To protect users from cryptographic attacks that can compromise secure web connections, the popular Firefox browser will block access to HTTPS servers that use weak Diffie-Hellman keys.
Diffie-Hellman is a key exchange protocol that is slowly replacing the widely used RSA key agreement for the TLS (Transport Layer Security) protocol. Unlike RSA, Diffie-Hellman can be used with TLS’s ephemeral modes, which provide forward secrecy — a property that prevents the decryption of previously captured traffic if the key is cracked at a later time.
However, in May 2015 a team of researchers devised a downgrade attack that could compromise the encryption connection between browsers and servers if those servers supported DHE_EXPORT, a version of Diffie-Hellman key exchange imposed on exported cryptographic systems by the U.S. National Security Agency in the 1990s and which limited the key size to 512 bits. In May 2015 around 7 percent of websites on the internet were vulnerable to the attack, which was dubbed LogJam.
“In response to recent developments attacking Diffie-Hellman key exchange and to protect the privacy of Firefox users, we have increased the minimum key size for TLS handshakes using Diffie-Hellman key exchange to 1023 bits,” David Keeler, a Mozilla security engineer, said in a blog post Friday.

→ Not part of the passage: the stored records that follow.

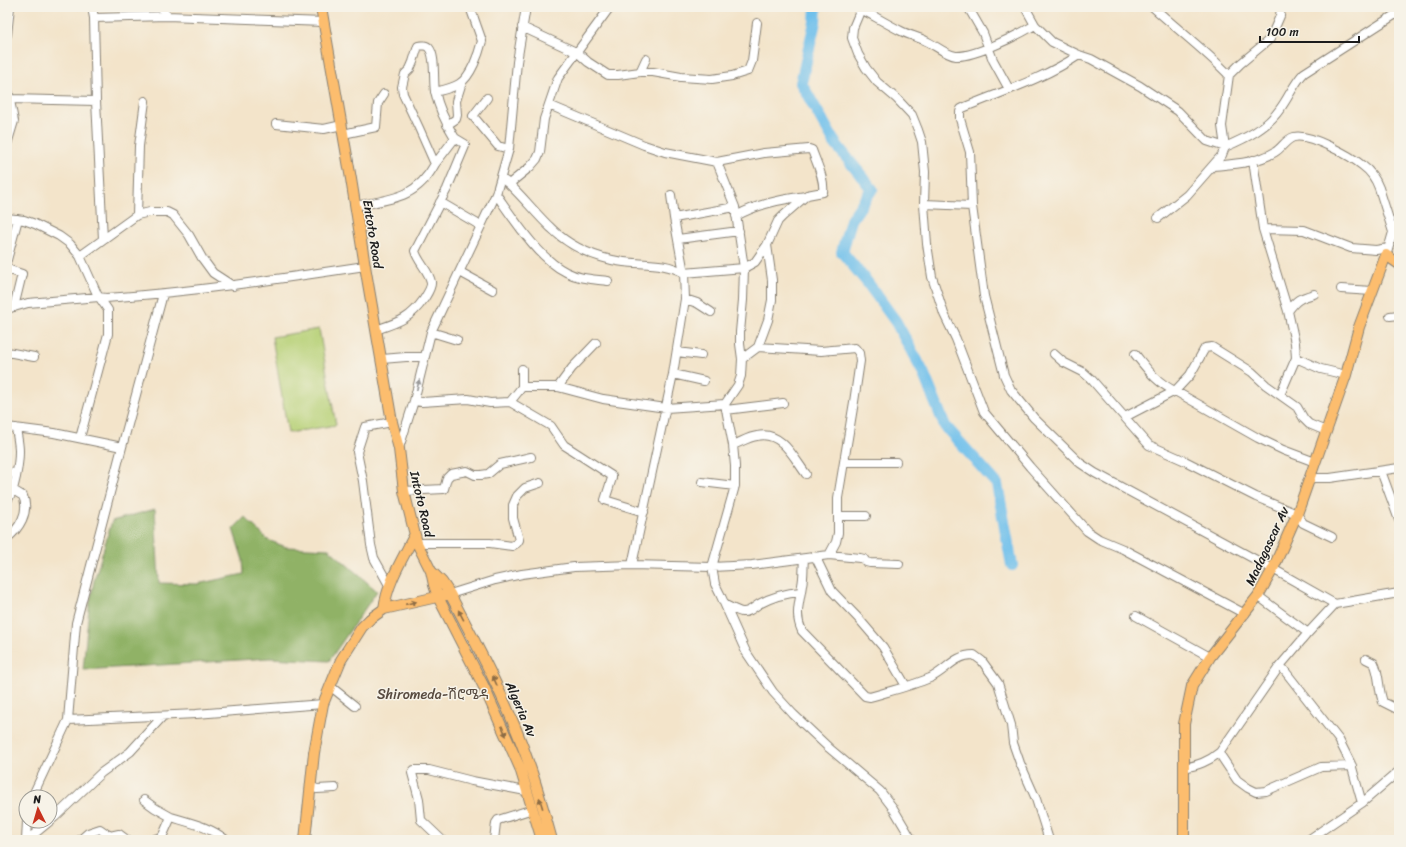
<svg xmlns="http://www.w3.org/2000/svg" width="1406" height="847" font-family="Sriracha,'Noto Sans Ethiopic',sans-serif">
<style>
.green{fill:#b6d075;stroke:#697648}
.forest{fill:#90b266;stroke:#566741}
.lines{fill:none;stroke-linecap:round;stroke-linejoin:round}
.river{stroke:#70c0eb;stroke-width:12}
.minor-casing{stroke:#888073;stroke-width:10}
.major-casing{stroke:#888073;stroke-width:12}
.minor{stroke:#fff;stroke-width:8}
.major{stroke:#fcbd6e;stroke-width:10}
.oneway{fill:#999}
.oneway2{fill:#8c6c45}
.labels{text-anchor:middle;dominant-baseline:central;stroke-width:3;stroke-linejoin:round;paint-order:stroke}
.street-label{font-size:13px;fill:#1c1c1c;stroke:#f7f3e8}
.neighbourhood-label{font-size:14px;fill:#584b40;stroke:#f7f3e8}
</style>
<rect width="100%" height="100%" fill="#f7f3e8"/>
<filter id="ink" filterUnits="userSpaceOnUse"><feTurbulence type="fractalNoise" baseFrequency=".025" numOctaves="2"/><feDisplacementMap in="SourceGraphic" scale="8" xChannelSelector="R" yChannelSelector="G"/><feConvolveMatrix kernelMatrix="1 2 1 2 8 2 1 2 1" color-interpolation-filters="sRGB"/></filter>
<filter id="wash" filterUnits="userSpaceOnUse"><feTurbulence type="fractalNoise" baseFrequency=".012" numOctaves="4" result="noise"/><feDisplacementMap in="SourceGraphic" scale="16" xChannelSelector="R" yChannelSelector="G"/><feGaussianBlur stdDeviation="0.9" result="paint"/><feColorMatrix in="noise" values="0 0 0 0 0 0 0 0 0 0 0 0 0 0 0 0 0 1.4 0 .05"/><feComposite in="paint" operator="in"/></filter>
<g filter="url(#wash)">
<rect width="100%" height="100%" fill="#f3e4ca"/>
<path class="green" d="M 319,329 L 336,425 L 288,433 L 272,337 Z"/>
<path class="forest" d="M 155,509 L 159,583 L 197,584 L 244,574 L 243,560 L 233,529 L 245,517 L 268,540 L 286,547 L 329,549 L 377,591 L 329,661 L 270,658 L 83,670 L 89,607 L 94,581 L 112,521 Z"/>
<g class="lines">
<path class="river" d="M 816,7 L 815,22 L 801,83 L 835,143 L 872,189 L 851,220 L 842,252 L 867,282 L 896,322 L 923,372 L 945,426 L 997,484 L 1012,565"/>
</g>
</g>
<g filter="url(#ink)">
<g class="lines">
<defs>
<path id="minor" d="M 92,7 L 94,18 L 96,101 L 103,239
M 161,7 L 167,16
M 968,7 L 983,33 L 993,60 L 1009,89
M 1025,7 L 1035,25 L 1052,42 L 1079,55 L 1091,59 L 1140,86 L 1178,111 L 1207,141 L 1225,147 C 1246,138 1267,128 1280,109 C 1289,97 1294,83 1304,73 L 1399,12
M 1153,7 C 1178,30 1205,50 1229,75 L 1222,126 L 1225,147 L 1222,155 L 1187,195 L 1158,218
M 94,18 L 167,16 L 324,22
M 1035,25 C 1018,35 975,57 956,56 C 946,55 935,45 926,41 C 918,37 909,35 901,31 C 887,24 874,16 861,9 L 853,28 L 852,38 L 858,54 L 866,68 L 877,82 L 897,99 L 912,115 L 918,130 L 922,142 L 925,172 L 924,204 L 927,244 L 932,277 L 944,314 L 956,339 L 984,412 L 1030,467 L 1087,531 L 1099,539 L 1123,549 L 1245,614
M 522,27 L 578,53 L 588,62 L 608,75 L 618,75 L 640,72 L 653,72 L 681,77 L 712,79 L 732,76 L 748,71 L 752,61 L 757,23
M 7,35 L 10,7
M 1079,55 C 1043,79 1004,91 965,107 L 961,109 L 960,112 L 960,119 L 970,152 L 972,206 L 984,296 L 1004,375 L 1011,390 L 1034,418 L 1080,463 L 1095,473 L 1273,569 L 1335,604 L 1399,593
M 640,72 L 646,59
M 1229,75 L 1240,64 L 1270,39 L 1280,16 L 1281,7
M 7,85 L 14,121 L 7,144
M 435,92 C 443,90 452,88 459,84 C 471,77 479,53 482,41 L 470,7
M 487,98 L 473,116 L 498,146 L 509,149
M 9,99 L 96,101
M 549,105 L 644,145 L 665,152 L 717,162 L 735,207 L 744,268 L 743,300 L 740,332 L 740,344 L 742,359 L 741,376 L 738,385 L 725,404 L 733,445 L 735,466 L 735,486 L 712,567 L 715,584 L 720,594 L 746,652 L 773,692 L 793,714 L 829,748 L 880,791 L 893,808 L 912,840
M 276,124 L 324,129 L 342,125
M 447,125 L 456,119 L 457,115 L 456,101 L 462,82
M 343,134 L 376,127 L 378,103 L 384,94
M 1253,160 L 1263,229 L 1304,230 L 1351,248 L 1376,250 L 1388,248
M 717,162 L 764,153 L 809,149 L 812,150 C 816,162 825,179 823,192 L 807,195 L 783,216 L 778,221 L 767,245 L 772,280 L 772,300 L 768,320 L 758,347
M 1213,166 C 1234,164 1257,163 1275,152 C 1282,148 1286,139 1294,137 C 1309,133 1351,156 1363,166 C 1370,171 1376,180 1379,188 L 1393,232
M 505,181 L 509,184 L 530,167 L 537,159 L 540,152 L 544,119 L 558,78 L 610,7
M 509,184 C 524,198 536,214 551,228 C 567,244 590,255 612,260 C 636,266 662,260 684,273 L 685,299 L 673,374 L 632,565
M 496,194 C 513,218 539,259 566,272 C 579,279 593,279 608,281
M 671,195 L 674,218
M 440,202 L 481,226
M 924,204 L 972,206
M 355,206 C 391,199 416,199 435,164 L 419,128 L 403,94 L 402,87 L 405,74 L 410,69 L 413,62 L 418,46 C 421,45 427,45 429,48 C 436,56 433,80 435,91 C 438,106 447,125 455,138 L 435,164
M 735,207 L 674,218 L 684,273 L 744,268 L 755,262 L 767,245
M 137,215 L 139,146 L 145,101
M 736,216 C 757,204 782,199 806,196
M 7,218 L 24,220 L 35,224 L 59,236 L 70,244 L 80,256 L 97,294 L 108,310 L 108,334 L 80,438
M 1263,229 L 1288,311 L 1295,343 L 1296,358 L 1280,395
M 678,239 L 739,231
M 1387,253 L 1393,232 L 1399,223
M 80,256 L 137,215 L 150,212 L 167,212 L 173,215 L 189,235 L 202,258 L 213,273 L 233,286
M 7,260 L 18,219
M 7,267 L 10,270 L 22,274 L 14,307
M 460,272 L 493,290
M 1341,289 L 1372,291
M 685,299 L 697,303 L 711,312
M 7,309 L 28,303 L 99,297 L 106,298 C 193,292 279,279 365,266
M 1288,311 C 1297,299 1300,298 1314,294
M 1390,316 L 1399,315
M 376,330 C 399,322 410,319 424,299 C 427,294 432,287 431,282 C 429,271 418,262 415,251 L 447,189 L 465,146 L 465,144 L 455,138
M 431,332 L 457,340
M 7,352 L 34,357
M 677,352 L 701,355
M 1054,354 L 1063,362 L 1083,372 L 1092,380 L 1149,445 L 1183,460 L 1256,497 L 1297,514 L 1303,523 L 1332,537
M 1135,354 C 1148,370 1156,382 1175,391 L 1258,438 L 1283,450 L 1315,462
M 1296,358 L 1321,369 L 1346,375
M 382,359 L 406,357 L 424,357
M 742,359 L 758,347 L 821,351 L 855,348 L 859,353 L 860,361 L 854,402 L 838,498 L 838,533 L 836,542 L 829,555
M 673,374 L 704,381
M 522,387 L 522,369
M 558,387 L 572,368 L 596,343
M 414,401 L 422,402 L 468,399 L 490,403 L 510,402 L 522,387 L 558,387 L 603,399 L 666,408 L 725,404
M 510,402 L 551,426 L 564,445 L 612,476 L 612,478 L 605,500 L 644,512
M 726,410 L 783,403
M 1125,417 L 1175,391 L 1190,375 L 1205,348 L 1212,347 L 1252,372 L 1266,385 L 1297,407 L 1304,419 L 1309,424 L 1326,431
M 7,427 L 54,433 L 122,447
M 733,445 C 741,442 749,437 757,436 C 781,430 794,458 806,474
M 399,448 L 414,401 L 431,332 L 496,194 L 509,149 L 517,62 L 526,7
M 844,462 L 896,462
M 1381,471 L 1399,520
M 7,474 L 16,472
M 1309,478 L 1330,478 L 1399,468
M 702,482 L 735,486
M 404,491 L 444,489 L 447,478 L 451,474 L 467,471 L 475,475 L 481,475 L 488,474 L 500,464 L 531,457
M 7,500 C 15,493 19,462 19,451 C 19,443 17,436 16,428
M 838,516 L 866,516
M 7,538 C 19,529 30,512 23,496 L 13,490
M 417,543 L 490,543 L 512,546 L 517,543 L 519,540 L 513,518 L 513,505 L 517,496 L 525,488 L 540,483
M 816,558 L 832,591 L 859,619 L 883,647 L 906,686
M 804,559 C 803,568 804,576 802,585 C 800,602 794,614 802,631 L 865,696 L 870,697 C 890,691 911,686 930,678 C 947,670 954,655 974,655 L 982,661 L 998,683 L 1011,725 L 1013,743 L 1020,763 L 1036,799 L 1049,840
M 389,585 L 374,558 L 371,545 L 363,481 L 357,452 L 365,427 L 392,422
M 450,594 L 495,580 L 522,574 L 574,567 L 632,565 L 712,567 L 752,565 L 829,555 L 860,558 L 864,559 L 866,562 L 870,563 L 899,564
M 1258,596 L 1308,633
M 725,605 C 730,607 737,611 742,612 C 749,613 754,607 759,604 C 772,597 786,593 801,592
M 1136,616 L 1210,657
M 1366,659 L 1374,663 C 1380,675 1378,689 1383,702 L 1399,710
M 1281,666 L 1339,740 L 1351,764 L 1362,803
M 330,686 L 355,706
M 68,720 L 196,714 L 323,704
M 1219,753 L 1237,780 L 1248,788 L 1256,792 L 1266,791 L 1321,767 L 1352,766
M 1184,768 C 1198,765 1208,762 1220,752 L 1279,667 L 1308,633 L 1335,604
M 310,786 L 317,789 L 335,788
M 32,797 L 68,720 L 76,623 L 122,447 L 163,294
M 144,800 L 155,808 L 171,817
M 26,840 L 27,821
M 27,840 L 55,817 L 101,773 L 130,752 L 163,716
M 80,840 L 88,833 L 100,829 L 110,836 L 119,834 L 127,840
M 152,840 L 161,837 L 163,835 L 171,817 C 191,823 210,827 226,840
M 442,840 L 421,820 L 419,799 L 412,773 L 414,770 L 429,770 L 472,781 L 526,791
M 494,840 L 496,823 L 498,820 L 533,809
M 1308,840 L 1362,803 L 1399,771"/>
<path id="major" d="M 321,7 L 351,179 L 365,266 L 392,422 L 399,449 L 404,491 L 417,543 L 431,571 L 434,585 L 438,597 L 484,687 L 520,768 L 542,840
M 431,571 L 442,582 L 450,594 C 479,649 509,705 529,764 C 538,789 545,815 552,840
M 384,609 C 387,583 402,560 414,536
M 305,840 L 314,753 L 323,704 L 341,660 L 362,627 L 370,619 L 384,609 L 450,594
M 1184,840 L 1184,724 L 1192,686 L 1210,657 L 1258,596 L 1273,569 L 1297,514 L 1346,375 L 1359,327 L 1386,255 L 1399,264"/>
</defs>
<use href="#minor" class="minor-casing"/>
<use href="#major" class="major-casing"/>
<use href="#minor" class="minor"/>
<use href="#major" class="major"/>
</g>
<defs><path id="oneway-solid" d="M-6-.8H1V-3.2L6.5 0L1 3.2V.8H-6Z"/></defs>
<use class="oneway" href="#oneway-solid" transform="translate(418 385) rotate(-76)"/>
<g class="oneway2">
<use href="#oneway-solid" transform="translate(411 603) rotate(-13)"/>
<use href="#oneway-solid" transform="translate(461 615) rotate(-118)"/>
<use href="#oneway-solid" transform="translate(495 681) rotate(-114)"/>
<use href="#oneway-solid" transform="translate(504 731) rotate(66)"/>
<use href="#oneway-solid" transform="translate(541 803) rotate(-107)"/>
</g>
</g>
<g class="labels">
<g class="street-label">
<text transform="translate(373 234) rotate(81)">Entoto Road</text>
<text transform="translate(422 504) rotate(77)">Intoto Road</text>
<text transform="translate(1267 546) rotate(-65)">Madagascar Av</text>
<text transform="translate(521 709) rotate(67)">Algeria Av</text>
</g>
<g class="neighbourhood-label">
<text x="433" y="694">Shiromeda-ሽሮሜዳ</text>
</g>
</g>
<rect width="1406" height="847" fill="none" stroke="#f7f3e8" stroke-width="24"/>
<g transform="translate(38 809) rotate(355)"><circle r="19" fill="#f7f3e8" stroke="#9f9d96"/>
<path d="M0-3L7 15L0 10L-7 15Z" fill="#c8321e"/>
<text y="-6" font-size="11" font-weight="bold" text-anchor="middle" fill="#1c1c1c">N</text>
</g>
<path d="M1260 36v6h99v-6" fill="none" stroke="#1c1c1c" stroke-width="2"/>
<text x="1266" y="36" font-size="12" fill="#1c1c1c" stroke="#f7f3e8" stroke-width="3" paint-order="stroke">100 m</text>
</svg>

A small number of servers are still not configured to use strong enough keys and Firefox users trying to access them will receive an error called “ssl_error_weak_server_ephemeral_dh_key,” Keeler said.
According to a recent survey of the top 140,000 HTTPS websites on the internet by traffic, around 5 percent of them used keys smaller than 1024 bits. The currently recommended size is 2048 bits and over 67 percent of these sites conform to that.